## [ASSIGNED TASK 1]
Answer these from the NATO speech below:
(a) What percentage of total defense spending is to go to investments, equipment and research and development?
(b) How many allies is NATO sitting down with in the new defense planning cycle?
(c) Which three capabilities does the speech give as examples of guidance?
## [ASSIGNED TASK 2]
Resume the NATO speech below, starting right after its last sentence.

**** PAGE EXTRACT ****

Then NATO also plays a key role not only when it comes to the total amount of money we spend on defense but we also play a key role when it comes to on what we spend. And NATO plays a key role in different ways when it comes to on what we spend. We do that, that’s okay because I’m looking for another page, we do that page 6 oh that’s a good page, I do that because we have as part of the defense investment pledge decided not only to spend more but also to make sure that 20 percent of total defense spending goes to investments, equipment and research and development. Can allies deliver?  But we have a long way to go and of course the more we can invest in research and development and on equipment the better for industry because then you have the market and then you have also more investments in innovation. But of course NATO is also important when it comes to on what we spend through our defense planning process and we are now in the midst of a new defense planning cycle. We are sitting down with all the 28 allies and identifying what do we need, what kind of capabilities, what kind of equipment does NATO need and this defense planning process is quite a bureaucratic process but it is extremely important. It’s perhaps one of the most important things NATO does and that is to coordinate allies so we really work together and we fill the gaps when it comes to different kinds of defense capabilities and to make sure both that we have enough capabilities but also the right kind of capabilities and some kind of divisional responsibilities between the different NATO allies. When we have finished this defense planning cycle our task, my task, the task of the governments will be to make sure that we implement and that we follow up the guidelines and the defense planning conclusions. This is about for instance a guidance related to capabilities like joint intelligence, surveillance and reconnaissance, precision guided munition and strategic airlift so of course we all understand that it is important that we not only have defense planning but we also as I say, implement and follow the plans we have agreed.

**** AVAILABLE DATA ****

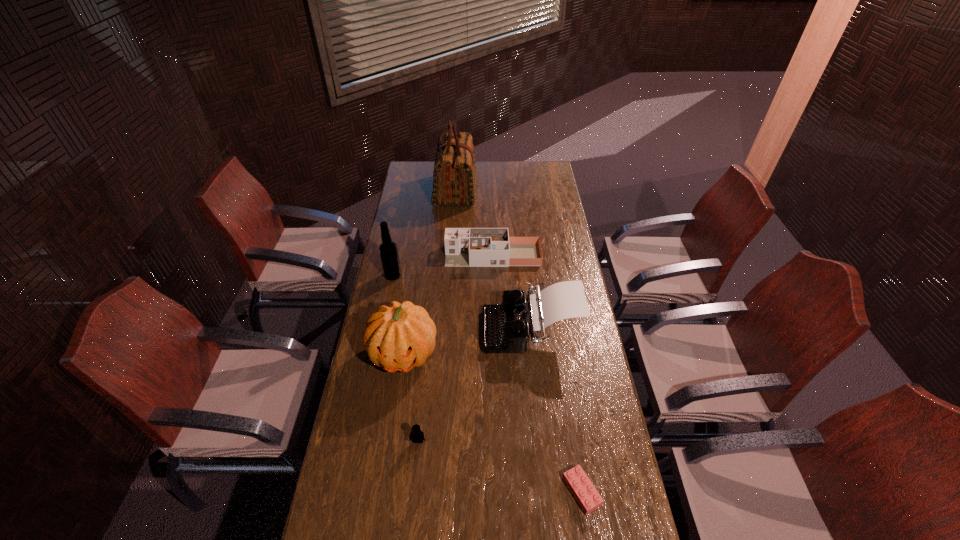
In order to click on vacant region located on the left of the right Lego in this screenshot , I will do `click(468, 491)`.

Locate an element on the screen. The height and width of the screenshot is (540, 960). object present at the far edge is located at coordinates (454, 178).

Identify the location of beer bottle that is at the left edge. (388, 250).

The image size is (960, 540). I want to click on pumpkin that is at the left edge, so click(399, 337).

The height and width of the screenshot is (540, 960). I want to click on typewriter located at the right edge, so click(506, 327).

This screenshot has width=960, height=540. Identify the location of dollhouse that is at the right edge. (464, 247).

This screenshot has height=540, width=960. Find the location of `Lego that is at the right edge`. Lego that is at the right edge is located at coordinates (582, 489).

At what (x,y) coordinates should I click in order to perform the action: click on vacant space at the far edge of the desktop. Please return your answer as a coordinate pair (x, y). The height and width of the screenshot is (540, 960). Looking at the image, I should click on (519, 181).

At what (x,y) coordinates should I click in order to perform the action: click on free location at the left edge of the desktop. Please return your answer as a coordinate pair (x, y). Looking at the image, I should click on (426, 218).

At what (x,y) coordinates should I click in order to perform the action: click on free space at the right edge of the desktop. Please return your answer as a coordinate pair (x, y). This screenshot has width=960, height=540. Looking at the image, I should click on (538, 204).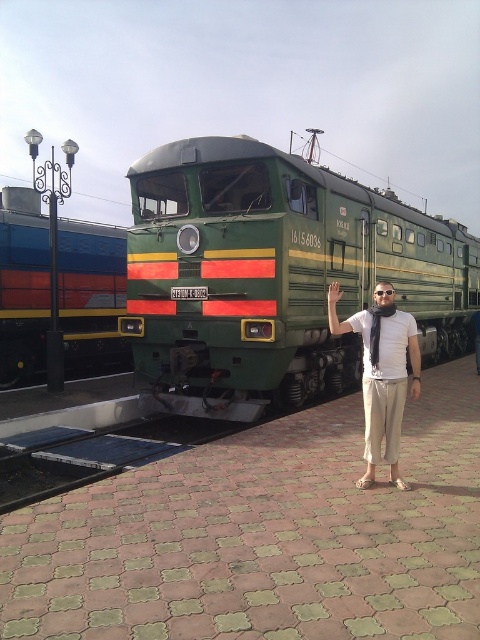
Question: Among these points, which one is nearest to the camera?

Choices:
 (A) (478, 353)
 (B) (233, 269)
 (C) (386, 388)

Answer: (C)

Question: Considering the real-world distances, which object is farthest from the metallic green train at left?

Choices:
 (A) matte white shirt at center
 (B) matte green scarf at center

Answer: (B)

Question: Is green matte train at center bigger than matte white shirt at center?

Choices:
 (A) no
 (B) yes

Answer: (B)

Question: Can you confirm if green matte train at center is bigger than metallic green train at left?

Choices:
 (A) no
 (B) yes

Answer: (B)

Question: Does green matte train at center appear on the right side of metallic green train at left?

Choices:
 (A) yes
 (B) no

Answer: (A)

Question: Among these points, which one is nearest to the camera?

Choices:
 (A) (384, 323)
 (B) (476, 326)
 (C) (10, 332)
 (D) (394, 262)

Answer: (A)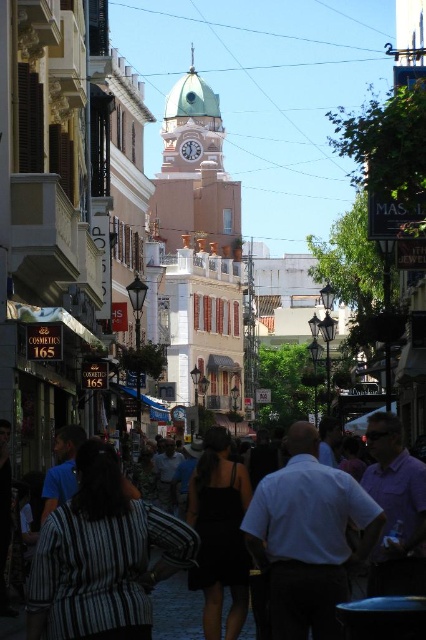
You are a tourist standing in the middle of the cobblestone street and want to take a photo of the light green dome at center while avoiding the black cotton shirt at center in the foreground. Is the dome visible above the shirt?

The light green dome at center is located above the black cotton shirt at center, so yes, the dome is visible above the shirt and can be captured in the photo without obstruction.

You are a tourist standing at the entrance of the street. You want to walk from the entrance to the light green dome at center and then to the black cotton shirt at center. How far will you have to walk in total?

The total distance you will have to walk is 337.03 feet, as the distance between the light green dome at center and the black cotton shirt at center is 337.03 feet.

You are standing on the cobblestone street in the scene and want to walk from point (221, 156) to point (184, 621). Which direction should you face to move towards the latter point?

Since point (221, 156) is further to the viewer than point (184, 621), you should face away from the buildings to move towards point (184, 621).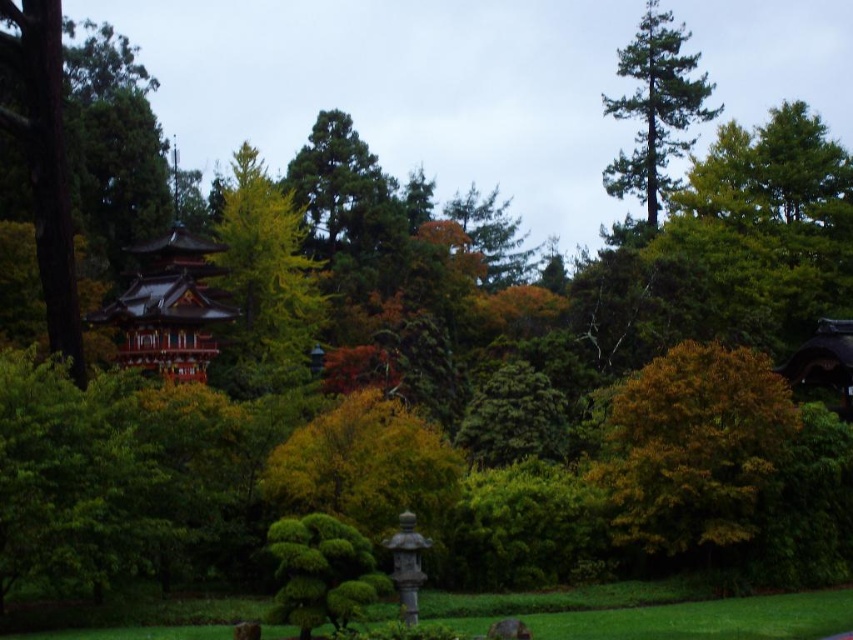
The height and width of the screenshot is (640, 853). What do you see at coordinates (693, 449) in the screenshot?
I see `yellow-green foliage at center-right` at bounding box center [693, 449].

Can you confirm if yellow-green foliage at center-right is bigger than shiny red wood temple at center?

Correct, yellow-green foliage at center-right is larger in size than shiny red wood temple at center.

Find the location of a particular element. The height and width of the screenshot is (640, 853). yellow-green foliage at center-right is located at coordinates (693, 449).

Locate an element on the screen. yellow-green foliage at center-right is located at coordinates (693, 449).

Who is more distant from viewer, [706,358] or [672,145]?

Positioned behind is point [672,145].

Looking at this image, does yellow-green foliage at center-right have a lesser width compared to green needle-like tree at upper right?

Correct, yellow-green foliage at center-right's width is less than green needle-like tree at upper right's.

Between point (647, 465) and point (636, 115), which one is positioned behind?

Positioned behind is point (636, 115).

What are the coordinates of `yellow-green foliage at center-right` in the screenshot? It's located at click(693, 449).

Is yellow-green leafy tree at center-left to the left of green needle-like tree at upper right from the viewer's perspective?

Correct, you'll find yellow-green leafy tree at center-left to the left of green needle-like tree at upper right.

Who is shorter, yellow-green leafy tree at center-left or green needle-like tree at upper right?

yellow-green leafy tree at center-left is shorter.

Is point (265, 250) farther from viewer compared to point (624, 156)?

No, (265, 250) is in front of (624, 156).

Identify the location of yellow-green leafy tree at center-left. This screenshot has width=853, height=640. (264, 284).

****

## [YOUR RESPONSE 1]
(a) 20 percent
(b) 28 allies
(c) Joint intelligence, surveillance and reconnaissance; precision guided munition; and strategic airlift

## [YOUR RESPONSE 2]
Then also NATO influence on what allies spend and what NATO spends on by our common funded projects; things like AWACS but also the successor the new Alliance Future Surveillance and Control System will be a big investment, big project and we have started to work on that project which shall than succeed the AWACS plane. I actually in a meeting saw that the plan is to have the new system in place by 2035 and for me as a politician that’s far into the future; it’s after at least the next election. But for people dealing with defense investments 2035 is just around the corner. So, it’s the way things work in this industry. Then we also of course will work on projects like missile defense and alliance ground surveillance and other common funded and planned and implemented projects.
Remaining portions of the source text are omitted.